Es cierto que el nacionalismo catalán se ha inventado una nación, con un hecho fundacional, la derrota de los austracistas en 1714 en la Guerra de Sucesión al trono de España, manipulada hasta la náusea para convertirla en una pugna entre Castilla y una Cataluña que quería ser libre del yugo centralista. Cuando, en realidad, lo único que se dirimía era qué potencia, Francia o Austria, cada uno con su modelo territorial, accedía a la corona española (tan defensor de la monarquía española era Rafael Casanovas como cualquier otro coetáneo suyo que luchó en el bando borbónico).
¿Y qué?
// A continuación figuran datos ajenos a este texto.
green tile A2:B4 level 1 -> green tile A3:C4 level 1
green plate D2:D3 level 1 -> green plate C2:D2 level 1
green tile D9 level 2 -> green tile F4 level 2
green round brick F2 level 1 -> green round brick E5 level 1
Con todas las tergiversaciones que se quieran, lo cierto es que un número considerable de catalanes (entre medio millón y un millón los que están plenamente movilizados, cifra que contrasta con los pocos miles de españolistas que les hacen frente en similares términos) detestan España y desean desembarazarse de su soberanía. Cierto es que, sin la actuación del poder político del Principado, que se ha dedicado a sembrar el odio desde la Transición, con la consiguiente salida de muchas personas que no estaban dispuestas a abrazar el rodillo catalanista, la correlación de fuerzas ahora sería sustancialmente distinta.
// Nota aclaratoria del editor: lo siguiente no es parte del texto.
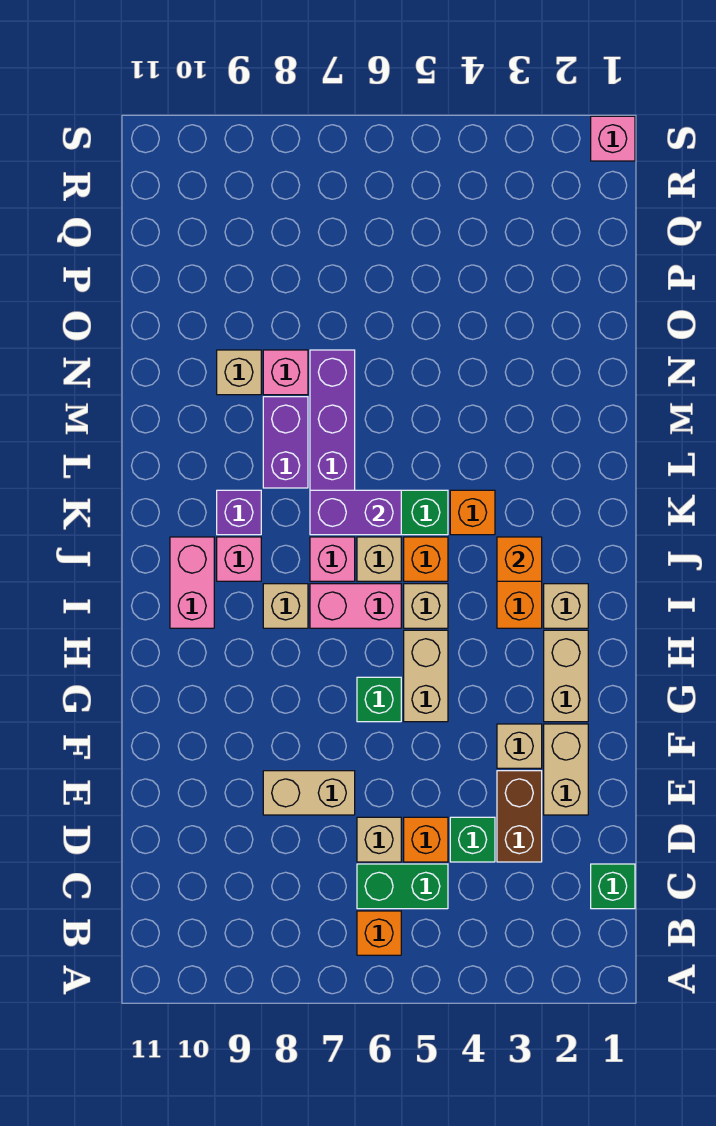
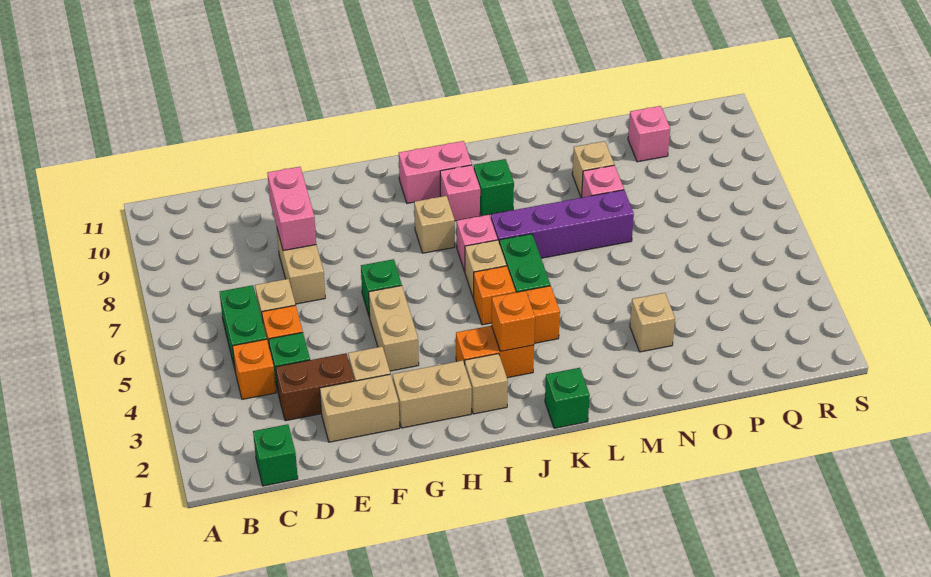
orange brick B6 level 1 -> orange brick C4 level 1
tan brick G5:H5 level 1 -> tan brick G4:G5 level 1
tan brick I5 level 1 -> tan brick N3 level 1
pink brick I6:I7 level 1 -> pink brick E8:E9 level 2
none -> green brick K1 level 1
purple brick K6:K7 level 2 -> none
purple brick K9 level 1 -> green brick K9 level 1
purple brick L8:M8 level 1 -> none
pink brick S1 level 1 -> pink brick P10 level 1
Pero la realidad es la que es. Y el liberalismo es que cada uno pueda decidir, aquí y ahora, llevar a cabo en la mayor libertad posible su plan de vida sin menoscabar derechos de los demás. Y cuesta defender, al menos desde el liberalismo, que alguien sin ningún vínculo con Cataluña sienta que sus derechos son atacados si los que sí tienen vínculos con Cataluña deciden qué hacer con ese territorio.
Y el liberalismo también es dar libertad a quien no quiere estar contigo. ¡Qué grotesco ese “a por ellos” con el que los guardias civiles eran despedidos estos días de sus cuarteles camino de Cataluña! Primero, por reconocer que hay un ellos distinto a nosotros (¿no éramos todos iguales?) y, segundo, ¿para qué retener a quienes consideremos que deben ser molidos a palos —no por haber agredido previamente a nadie sino por montar unas urnas—? Si tan despreciables enemigos son, puente de plata…
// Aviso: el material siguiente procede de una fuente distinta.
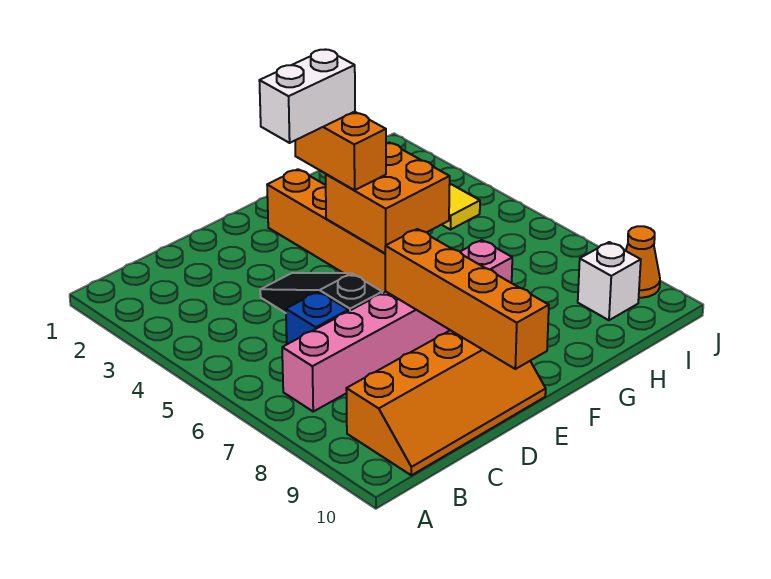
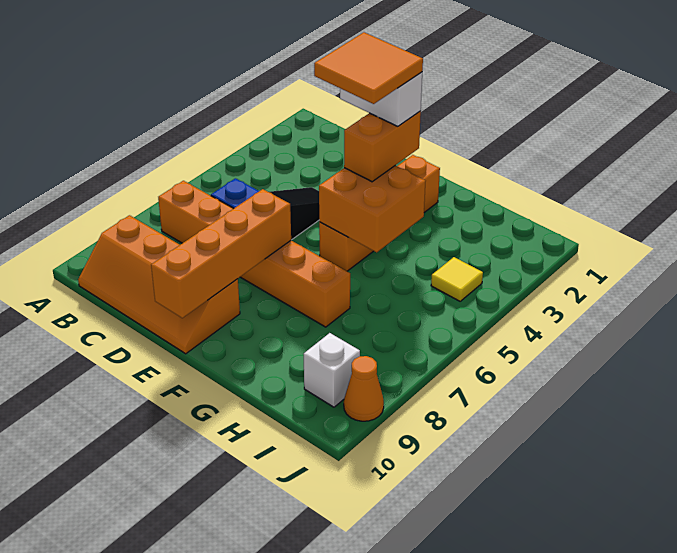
pink brick B7:G7 level 1 -> orange brick B7:G7 level 1
none -> orange tile E3:F4 level 5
(Asunto delicado, es justo reconocerlo, es el de qué hacer con las minorías proespañolas en una Cataluña separada. Pero, quien a democracia mata a democracia muere. ¿Esa minoría se acuerda de la minoría de los liberales que se ve sometida, elecciones tras elecciones, al yugo del consenso socialdemócrata que impera en la sociedad española? No obstante, sería comprensible que nuestras inquietudes fuesen encaminadas a salvaguardar los derechos fundamentales de esa minoría —entre los que no se encuentran el pertenecer a una nación o a otra —, pero no a que esa minoría se imponga a la fuerza sobre la mayoría de catalanes).
El Estado nos ha inoculado de tal manera el concepto de territorialidad que no somos realmente conscientes de lo que significa que se activen sus resortes jurídicos y policiales (los mismos que se activarían en prácticamente cualquier otro país del mundo, dicho sea de paso) ante una amenaza de secesión. ¡Ni lejanamente sucedió algo similar para combatir al terrorismo de ETA, con sus casi mil asesinatos y el régimen de terror que instauró en las Vascongadas (pero sin llegar nunca a poner en peligro la indisoluble-unidad-de-la-nación-española)! Al Estado, que no quepa duda, le preocupan más los territorios que la vida de quienes habitan en él.
En cualquier caso, nada bueno cabe esperar del prusés: o bien se fortalecerá la soberanía-cárcel nacional española o bien surgirá la soberanía-cárcel nacional catalana. Estatismo puro y duro.